API#
SCENIC+ object#
Preprocessing#
SCENIC+ semi-automated workflow using wrapper functions#
pycistarget wrapper#
Wrapper functions to run motif enrichment analysis using pycistarget
After sets of regions have been defined (e.g. topics or DARs). The complete pycistarget workflo can be run using a single function.
this function will run cistarget based and DEM based motif enrichment analysis with or without promoter regions.
- scenicplus.wrappers.run_pycistarget.run_pycistarget(region_sets: Dict[str, PyRanges], species: str, save_path: str, custom_annot: DataFrame | None = None, save_partial: bool = False, ctx_db_path: str | None = None, dem_db_path: str | None = None, run_without_promoters: bool = False, biomart_host: str = 'http://www.ensembl.org', promoter_space: int = 500, ctx_auc_threshold: float = 0.005, ctx_nes_threshold: float = 3.0, ctx_rank_threshold: float = 0.05, dem_log2fc_thr: float = 0.5, dem_motif_hit_thr: float = 3.0, dem_max_bg_regions: int = 500, annotation: List[str] = ['Direct_annot', 'Orthology_annot'], motif_similarity_fdr: float = 1e-06, path_to_motif_annotations: str | None = None, annotation_version: str = 'v9', n_cpu: int = 1, _temp_dir: str | None = None, exclude_motifs: str | None = None, exclude_collection: List[str] | None = None, **kwargs)[source]#
Wrapper function for pycistarget
- Parameters:
region_sets (Mapping[str, pr.PyRanges]) – A dictionary of PyRanges containing region coordinates for the region sets to be analyzed.
species (str) – Species from which genomic coordinates come from, options are: homo_sapiens, mus_musculus, drosophila_melanogaster and gallus_gallus.
save_path (str) – Directory in which to save outputs.
custom_annot (pd.DataFrame) –
pandas DataFrame with genome annotation for custom species (i.e. for a species other than homo_sapiens, mus_musculus, drosophila_melanogaster or gallus_gallus). This DataFrame should (minimally) look like the example below, and only contains protein coding genes: >>> custom_annot
Chromosome Start Strand Gene Transcript_type
8053 chrY 22490397 1 PRY protein_coding 8153 chrY 12662368 1 USP9Y protein_coding 8155 chrY 12701231 1 USP9Y protein_coding 8158 chrY 12847045 1 USP9Y protein_coding 8328 chrY 22096007 -1 PRY2 protein_coding … … … … … … 246958 chr1 181483738 1 CACNA1E protein_coding 246960 chr1 181732466 1 CACNA1E protein_coding 246962 chr1 181776101 1 CACNA1E protein_coding 246963 chr1 181793668 1 CACNA1E protein_coding 246965 chr1 203305519 1 BTG2 protein_coding
[78812 rows x 5 columns]
save_partial (bool=False) – Whether to save the individual analyses as pkl. Useful to run analyses in chunks or add new settings.

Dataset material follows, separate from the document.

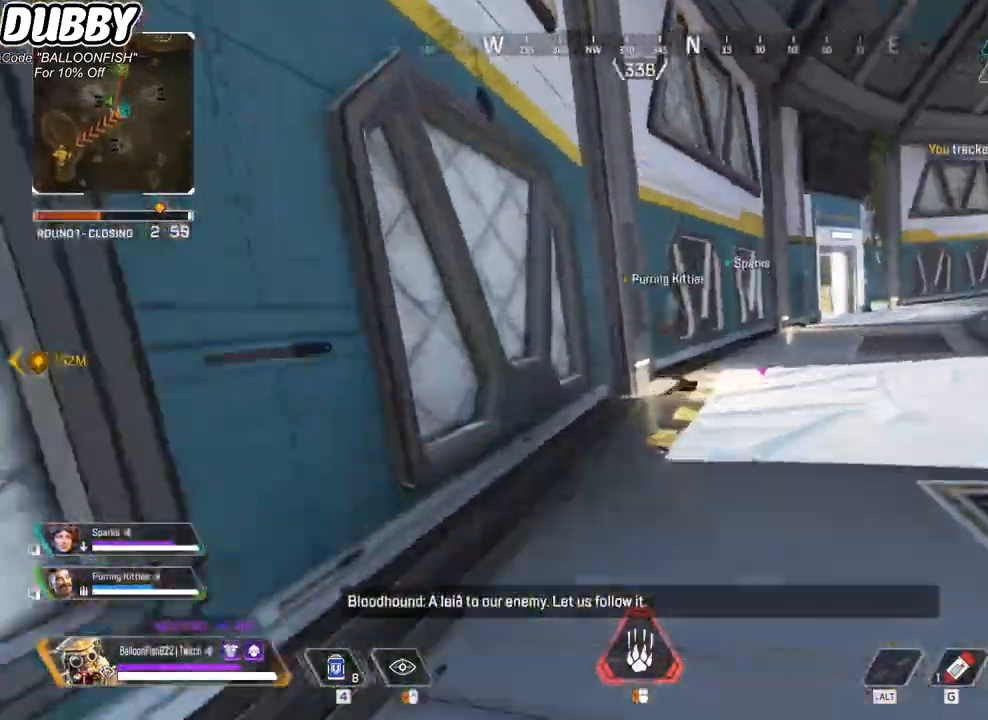
{"keys": ["w"], "mouse": [], "events": []}
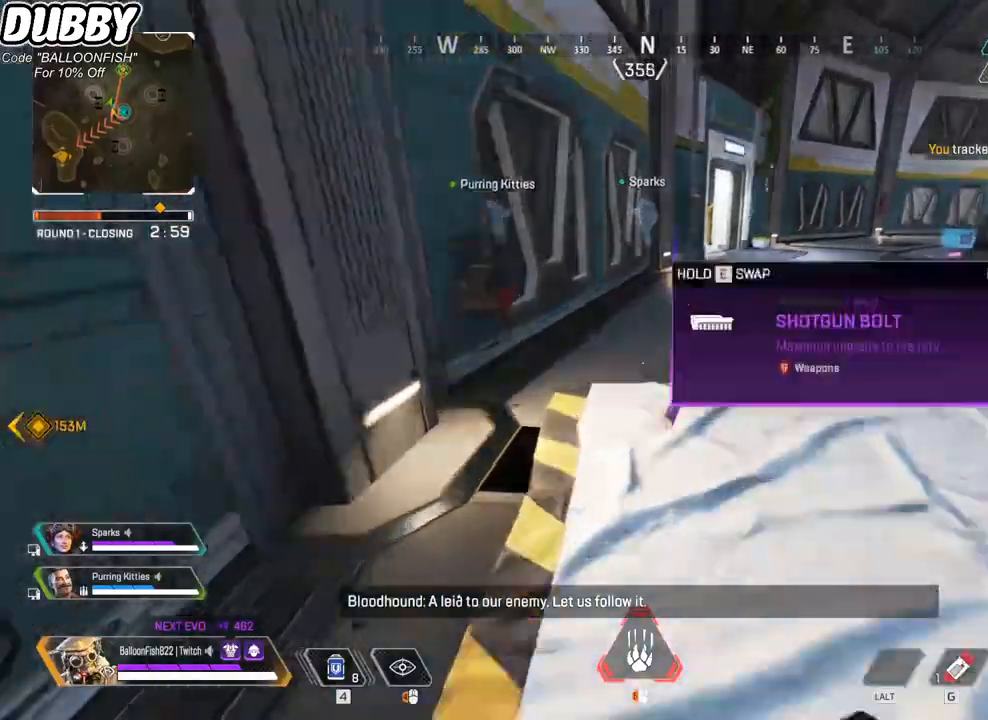
{"keys": ["w"], "mouse": [], "events": []}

ctx_db_path (str = None) – Path to cistarget database containing rankings of motif scores
dem_db_path (str = None) – Path to dem database containing motif scores
run_without_promoters (bool = False) – Boolean specifying wether the analysis should also be run without including promoter regions.
biomart_host (str = ‘http://www.ensembl.org’) – url to biomart host, make sure this host matches your assembly
promoter_space (int = 500) – integer defining space around the TSS to consider as promoter
ctx_auc_threshold (float = 0.005) – The fraction of the ranked genome to take into account for the calculation of the Area Under the recovery Curve
ctx_nes_threshold (float = 3.0) – The Normalized Enrichment Score (NES) threshold to select enriched features.

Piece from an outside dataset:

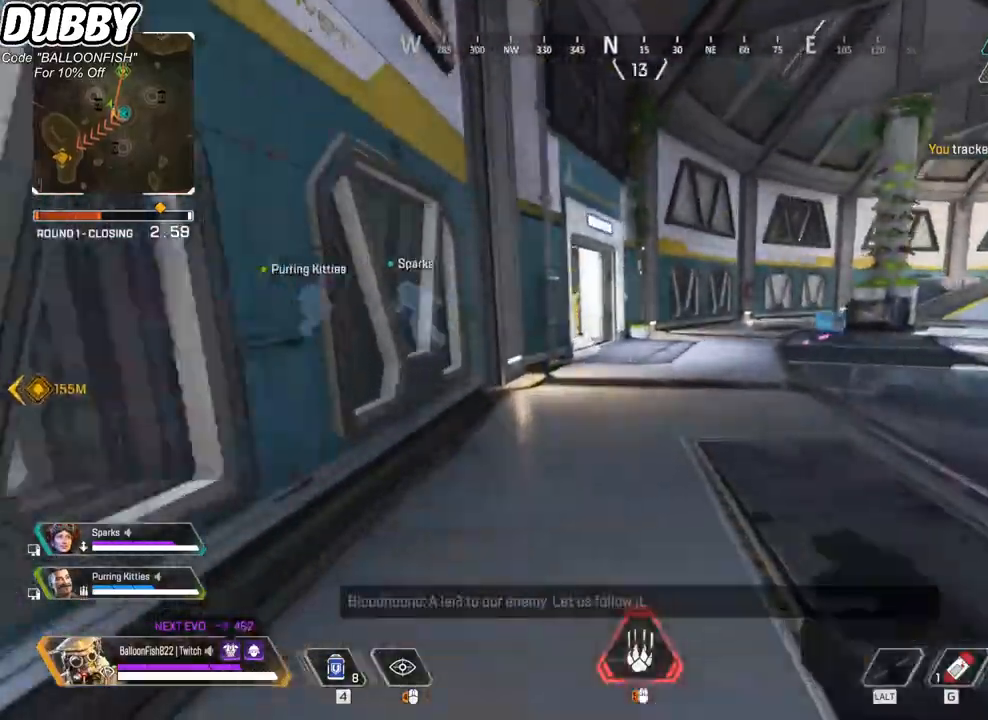
{"keys": ["w"], "mouse": [], "events": []}
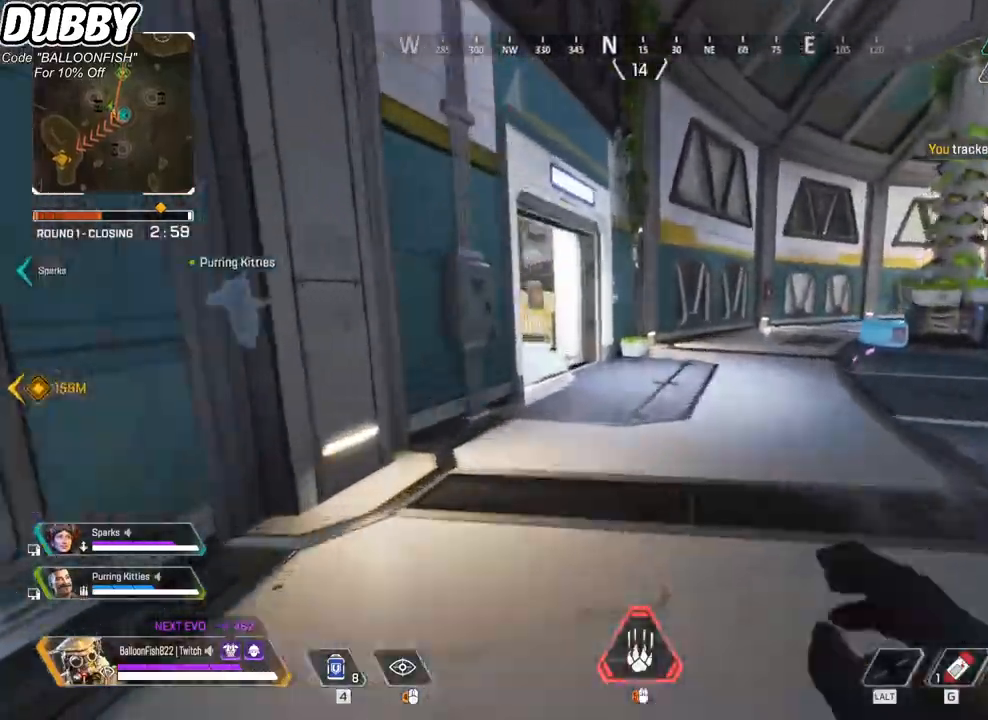
{"keys": ["w"], "mouse": [], "events": []}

ctx_rank_threshold (float = 0.05) – The total number of ranked genes to take into account when creating a recovery curve.

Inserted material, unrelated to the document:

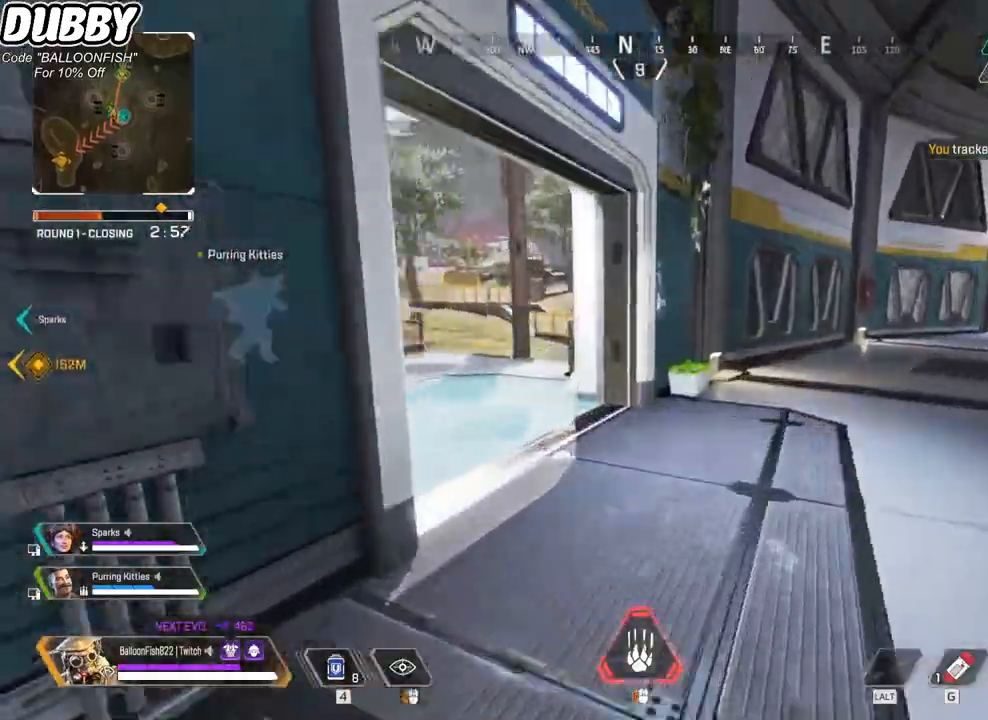
{"keys": ["2", "w"], "mouse": [], "events": [[434, "2", "down"]]}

dem_log2fc_thr (float = 0.5) – Log2 Fold-change threshold to consider a motif enriched.
dem_motif_hit_thr (float = 3.0) – Minimul mean signal in the foreground to consider a motif enriched.
dem_max_bg_regions (int = 500) – Maximum number of regions to use as background. When set to None, all regions are used
annotation (List[str] = ['Direct_annot', 'Orthology_annot']) – Annotation to use for forming cistromes. It can be ‘Direct_annot’ (direct evidence that the motif is linked to that TF), ‘Motif_similarity_annot’ (based on tomtom motif similarity), ‘Orthology_annot’ (based on orthology with a TF that is directly linked to that motif) or ‘Motif_similarity_and_Orthology_annot’.
path_to_motif_annotations (str = None) – Path to motif annotations. If not provided, they will be downloaded from https://resources.aertslab.org based on the specie name provided (only possible for mus_musculus, homo_sapiens and drosophila_melanogaster).
annotation_version (str = 'v9') – Motif collection version.
n_cpu (int = 1) – Number of cores to use.
_temp_dir (str = None) – temp_dir to use for ray.
exclude_motifs (str = None) – Path to csv file containing motif to exclude from the analysis.
exclude_collection (List[str] = None) – List of strings identifying which motif collections to exclude from analysis.
SCENIC+ wrapper#
Tools for non-automated workflow#
Cistromes#
Enhancer-to-gene linking#
TF-to-gene linking#
eGRN building#
eRegulon Class#
GSEA based approach#
Downstream analysis, export and plotting#
Marker genes and regions#
eRegulon enrichment in cells#
dimensionality reduction#
eRegulon specificity score (eRSS)#
Network#
export eRegulons to eGRN network and plot.
- scenicplus.networks.concentrical_layout(G, dist_genes=1, dist_TF=0.1)[source]#
Generate custom concentrical layout
- Parameters:
G (Graph) – A networkx graph
dist_genes (int, optional) – Distance from the regions to the genes
dist_TF – Distance from the TF to the regions
- scenicplus.networks.create_nx_graph(nx_tables: Dict, use_edge_tables: List = ['TF2R', 'R2G'], color_edge_by: Dict = {}, transparency_edge_by: Dict = {}, width_edge_by: Dict = {}, color_node_by: Dict = {}, transparency_node_by: Dict = {}, size_node_by: Dict = {}, shape_node_by: Dict = {}, label_size_by: Dict = {}, label_color_by: Dict = {}, layout: str = 'concentrical_layout', lc_dist_genes: float = 0.8, lc_dist_TF: float = 0.1, scale_position_by: float = 250)[source]#
Format node/edge feature tables into a graph
- Parameters:
nx_tables (Dict) – Dictionary with node/edge feature tables as produced by create_nx_tables
use_edge_tables (List, optional) – List of edge tables to use
color_edge_by (Dict, optional) – A dictionary containing for a given edge key the variable and color map to color edges by. If the variable is categorical, the entry ‘categorical_color’ can be provided as a dictionary with category: color. If it is a continuous variable a color map can be provided as continuous_color and entried v_max and v_min can be provided to control the min and max values of the scale. Alternatively, one fixed color can use by using ‘fixed_color’ as variable, alterntively adding an entry fixed_color: color to the dictionary.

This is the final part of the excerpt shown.